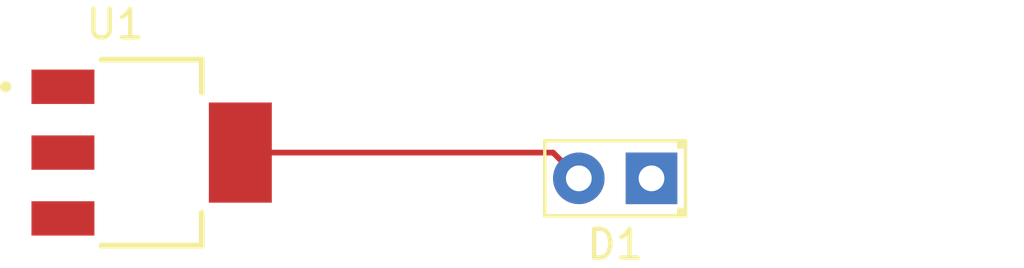
<source format=kicad_pcb>
(kicad_pcb
	(version 20241229)
	(generator "pcbnew")
	(generator_version "9.0")
	(general
		(thickness 1.6)
		(legacy_teardrops no)
	)
	(paper "A4")
	(layers
		(0 "F.Cu" signal)
		(2 "B.Cu" signal)
		(9 "F.Adhes" user "F.Adhesive")
		(11 "B.Adhes" user "B.Adhesive")
		(13 "F.Paste" user)
		(15 "B.Paste" user)
		(5 "F.SilkS" user "F.Silkscreen")
		(7 "B.SilkS" user "B.Silkscreen")
		(1 "F.Mask" user)
		(3 "B.Mask" user)
		(17 "Dwgs.User" user "User.Drawings")
		(19 "Cmts.User" user "User.Comments")
		(21 "Eco1.User" user "User.Eco1")
		(23 "Eco2.User" user "User.Eco2")
		(25 "Edge.Cuts" user)
		(27 "Margin" user)
		(31 "F.CrtYd" user "F.Courtyard")
		(29 "B.CrtYd" user "B.Courtyard")
		(35 "F.Fab" user)
		(33 "B.Fab" user)
		(39 "User.1" user)
		(41 "User.2" user)
		(43 "User.3" user)
		(45 "User.4" user)
	)
	(setup
		(pad_to_mask_clearance 0)
		(allow_soldermask_bridges_in_footprints no)
		(tenting front back)
		(pcbplotparams
			(layerselection 0x00000000_00000000_55555555_5755f5ff)
			(plot_on_all_layers_selection 0x00000000_00000000_00000000_00000000)
			(disableapertmacros no)
			(usegerberextensions no)
			(usegerberattributes yes)
			(usegerberadvancedattributes yes)
			(creategerberjobfile yes)
			(dashed_line_dash_ratio 12.000000)
			(dashed_line_gap_ratio 3.000000)
			(svgprecision 4)
			(plotframeref no)
			(mode 1)
			(useauxorigin no)
			(hpglpennumber 1)
			(hpglpenspeed 20)
			(hpglpendiameter 15.000000)
			(pdf_front_fp_property_popups yes)
			(pdf_back_fp_property_popups yes)
			(pdf_metadata yes)
			(pdf_single_document no)
			(dxfpolygonmode yes)
			(dxfimperialunits yes)
			(dxfusepcbnewfont yes)
			(psnegative no)
			(psa4output no)
			(plot_black_and_white yes)
			(sketchpadsonfab no)
			(plotpadnumbers no)
			(hidednponfab no)
			(sketchdnponfab yes)
			(crossoutdnponfab yes)
			(subtractmaskfromsilk no)
			(outputformat 1)
			(mirror no)
			(drillshape 1)
			(scaleselection 1)
			(outputdirectory "")
		)
	)
	(net 0 "")
	(net 1 "VCC")
	(net 2 "GND")
	(net 3 "unconnected-(U1-GND-Pad1)")
	(net 4 "unconnected-(U1-OUTPUT-Pad2)")
	(net 5 "+BATT")
	(footprint "LED_THT:LED_D2.0mm_W4.8mm_H2.5mm_FlatTop" (layer "F.Cu") (at 194.87 97.2 180))
	(footprint "AZ1117IH_3_3TRG1:SOT230P700X185-4N" (layer "F.Cu") (at 177.4 96.3))
	(segment
		(start 191.43 96.3)
		(end 192.33 97.2)
		(width 0.2)
		(layer "F.Cu")
		(net 1)
		(uuid "4727de3c-d9dc-40fd-9fe0-ea81b1918927")
	)
	(segment
		(start 180.5 96.3)
		(end 191.43 96.3)
		(width 0.2)
		(layer "F.Cu")
		(net 1)
		(uuid "fd358dd6-280f-46d7-b7e9-fea14243c675")
	)
	(embedded_fonts no)
)

</source>
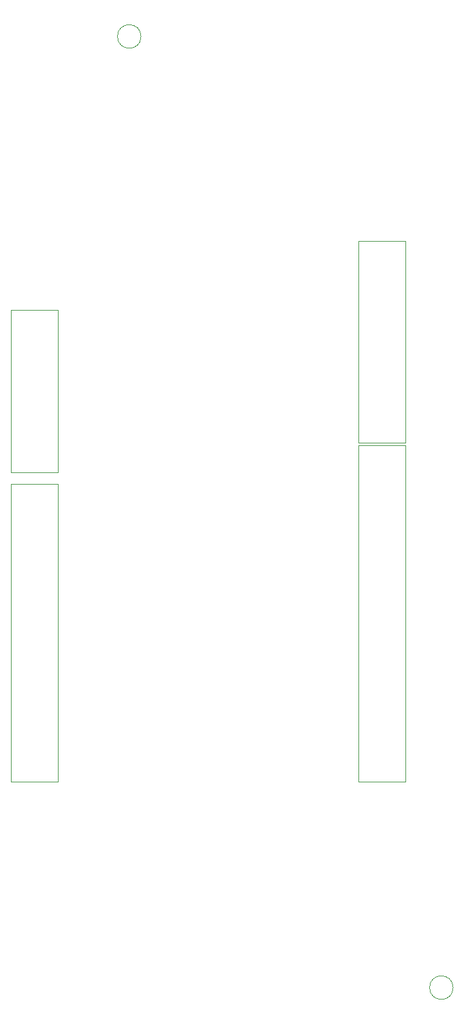
<source format=gbr>
G04 #@! TF.FileFunction,Other,User*
%FSLAX46Y46*%
G04 Gerber Fmt 4.6, Leading zero omitted, Abs format (unit mm)*
G04 Created by KiCad (PCBNEW 4.0.7) date Mon Nov 12 23:25:46 2018*
%MOMM*%
%LPD*%
G01*
G04 APERTURE LIST*
%ADD10C,0.100000*%
%ADD11C,0.050000*%
G04 APERTURE END LIST*
D10*
D11*
X171050000Y-153000000D02*
G75*
G03X171050000Y-153000000I-1550000J0D01*
G01*
X129989000Y-28032000D02*
G75*
G03X129989000Y-28032000I-1550000J0D01*
G01*
X119063000Y-63951000D02*
X119063000Y-85301000D01*
X119063000Y-85301000D02*
X112913000Y-85301000D01*
X112913000Y-85301000D02*
X112913000Y-63951000D01*
X112913000Y-63951000D02*
X119063000Y-63951000D01*
X119063000Y-86811000D02*
X119063000Y-125961000D01*
X119063000Y-125961000D02*
X112913000Y-125961000D01*
X112913000Y-125961000D02*
X112913000Y-86811000D01*
X112913000Y-86811000D02*
X119063000Y-86811000D01*
X164783000Y-54934000D02*
X164783000Y-81384000D01*
X164783000Y-81384000D02*
X158633000Y-81384000D01*
X158633000Y-81384000D02*
X158633000Y-54934000D01*
X158633000Y-54934000D02*
X164783000Y-54934000D01*
X164783000Y-81731000D02*
X164783000Y-125981000D01*
X164783000Y-125981000D02*
X158633000Y-125981000D01*
X158633000Y-125981000D02*
X158633000Y-81731000D01*
X158633000Y-81731000D02*
X164783000Y-81731000D01*
M02*

</source>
========================================================================
[Written task] On how many lines of the records above does the word "source" appear? Answer with only that number.

[Result of this task] 4